Hepatitis C virus (HCV) readily sets up persistence in a large fraction of infected hosts. Mounting epidemiological and immunological evidence suggest that HCV's persistence could influence immune responses toward unrelated pathogens and vaccines. Nonetheless, the fundamental contribution of the inflammatory milieu during persistent HCV infection in impacting immune cells specific for common pathogens such as CMV and EBV has not been fully studied. As the co-regulatory receptors PD-1, Tim-3, and 2B4 have all been shown to be vital in regulating CD8(+) T cell function, we assessed their expression on CMV/EBV-specific CD8(+) T cells from patients with chronic hepatitis C (CHC) and healthy controls ex vivo and upon stimulation with virus-specific peptides in vitro.
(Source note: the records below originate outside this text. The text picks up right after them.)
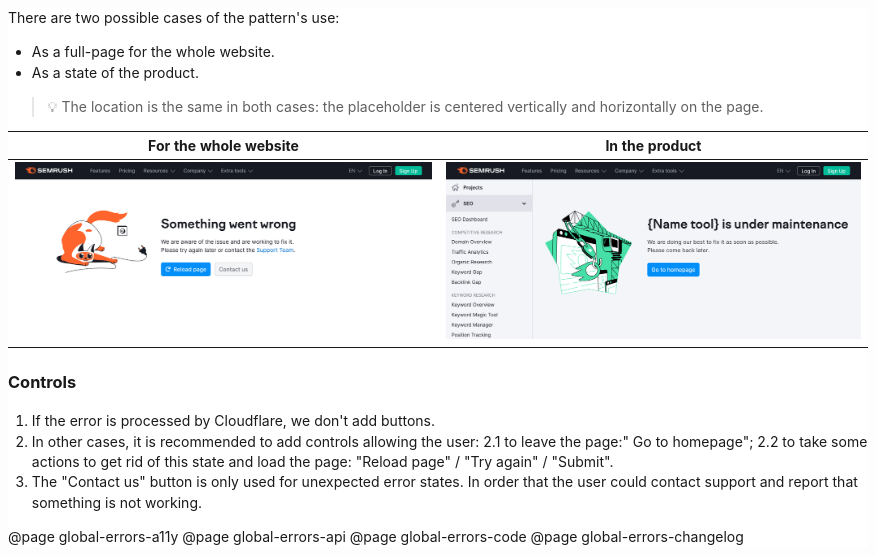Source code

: There are two possible cases of the pattern's use:

- As a full-page for the whole website.
- As a state of the product.

> 💡 The location is the same in both cases: the placeholder is centered vertically and horizontally on the page.

| For the whole website                                | In the product                                             |
| ---------------------------------------------------- | ---------------------------------------------------------- |
| ![global errors all page](static/ge_page-smthng.png) | ![global errors all page](static/ge_under-maintenance.png) |

### Controls

1. If the error is processed by Cloudflare, we don't add buttons.
2. In other cases, it is recommended to add controls allowing the user:
   2.1 to leave the page:" Go to homepage";
   2.2 to take some actions to get rid of this state and load the page: "Reload page" / "Try again" / "Submit".
3. The "Contact us" button is only used for unexpected error states. In order that the user could contact support and report that something is not working.

@page global-errors-a11y
@page global-errors-api
@page global-errors-code
@page global-errors-changelog

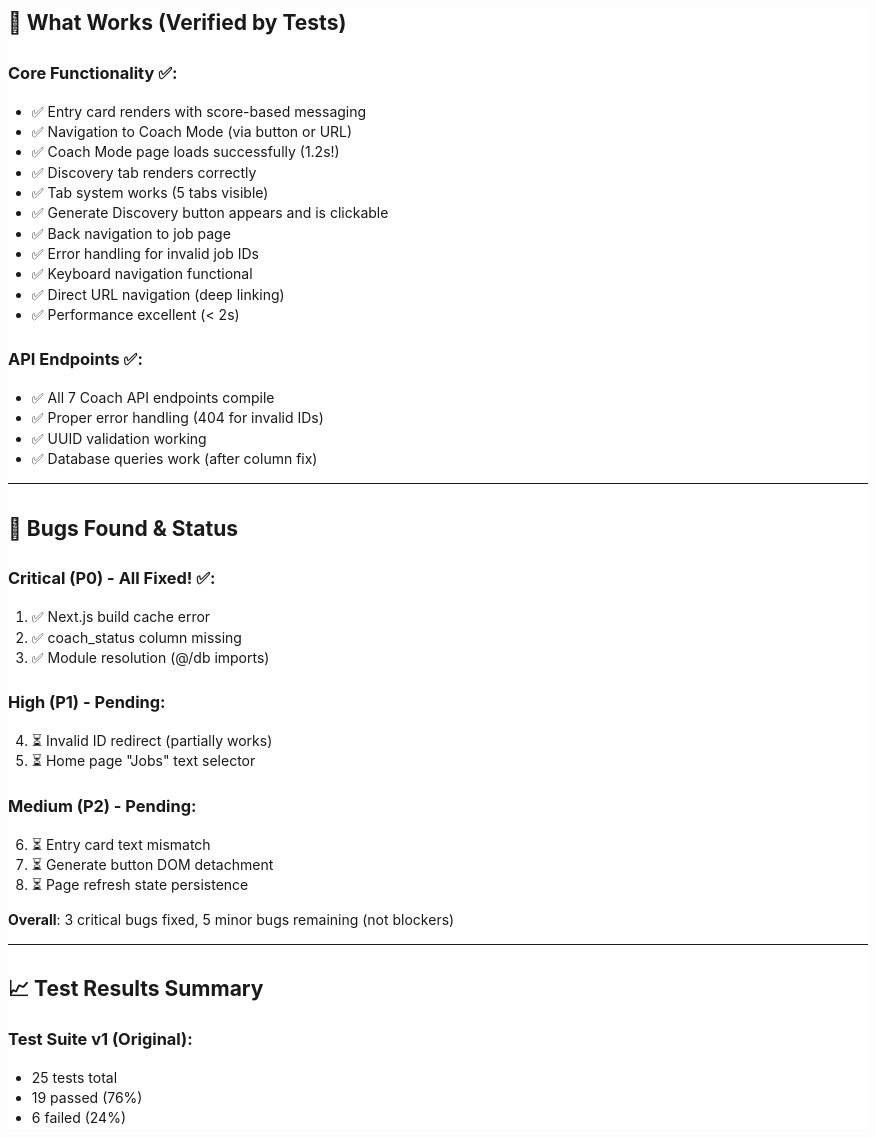 ## 🎯 What Works (Verified by Tests)

### **Core Functionality** ✅:
- ✅ Entry card renders with score-based messaging
- ✅ Navigation to Coach Mode (via button or URL)
- ✅ Coach Mode page loads successfully (1.2s!)
- ✅ Discovery tab renders correctly
- ✅ Tab system works (5 tabs visible)
- ✅ Generate Discovery button appears and is clickable
- ✅ Back navigation to job page
- ✅ Error handling for invalid job IDs
- ✅ Keyboard navigation functional
- ✅ Direct URL navigation (deep linking)
- ✅ Performance excellent (< 2s)

### **API Endpoints** ✅:
- ✅ All 7 Coach API endpoints compile
- ✅ Proper error handling (404 for invalid IDs)
- ✅ UUID validation working
- ✅ Database queries work (after column fix)

---

## 🐛 Bugs Found & Status

### **Critical (P0)** - All Fixed! ✅:
1. ✅ Next.js build cache error
2. ✅ coach_status column missing
3. ✅ Module resolution (@/db imports)

### **High (P1)** - Pending:
4. ⏳ Invalid ID redirect (partially works)
5. ⏳ Home page "Jobs" text selector

### **Medium (P2)** - Pending:
6. ⏳ Entry card text mismatch
7. ⏳ Generate button DOM detachment
8. ⏳ Page refresh state persistence

**Overall**: 3 critical bugs fixed, 5 minor bugs remaining (not blockers)

---

## 📈 Test Results Summary

### **Test Suite v1** (Original):
- 25 tests total
- 19 passed (76%)
- 6 failed (24%)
Total and CMV/EBV-specific CD8(+) T cells expressing PD-1, Tim-3, and 2B4 were highly enriched in patients with CHC compared to healthy individuals ex vivo. In vitro peptide stimulation further potentiated the differential co-regulatory receptor expression of PD-1, Tim-3, and 2B4, which then culminated in an enhanced functionality of CMV/EBV-specific CD8(+) T cells in CHC patients. Comprehensively analyzing plasma cytokines between the two cohorts, we observed that not only was IFN alpha-2a dominant among 21 other inflammatory mediators elevated in CHC patients but it also correlated with PD-1 and Tim-3 expressions ex vivo. Importantly, IFN alpha-2a further caused upregulation of these markers upon in vitro peptide stimulation. Finally, we could prospectively study patients receiving novel IFN-free antiviral therapy. Here, we observed that treatment-induced clearance of HCV resulted in a partial reversion of the phenotype of CMV/EBV-specific CD8(+) T cells in patients with CHC. These data reveal an alteration of the plasma concentrations of IFN alpha-2a together with other inflammatory mediators during CHC, which appeared to pervasively influence co-regulatory receptor expression on CMV/EBV-specific CD8(+) T cells.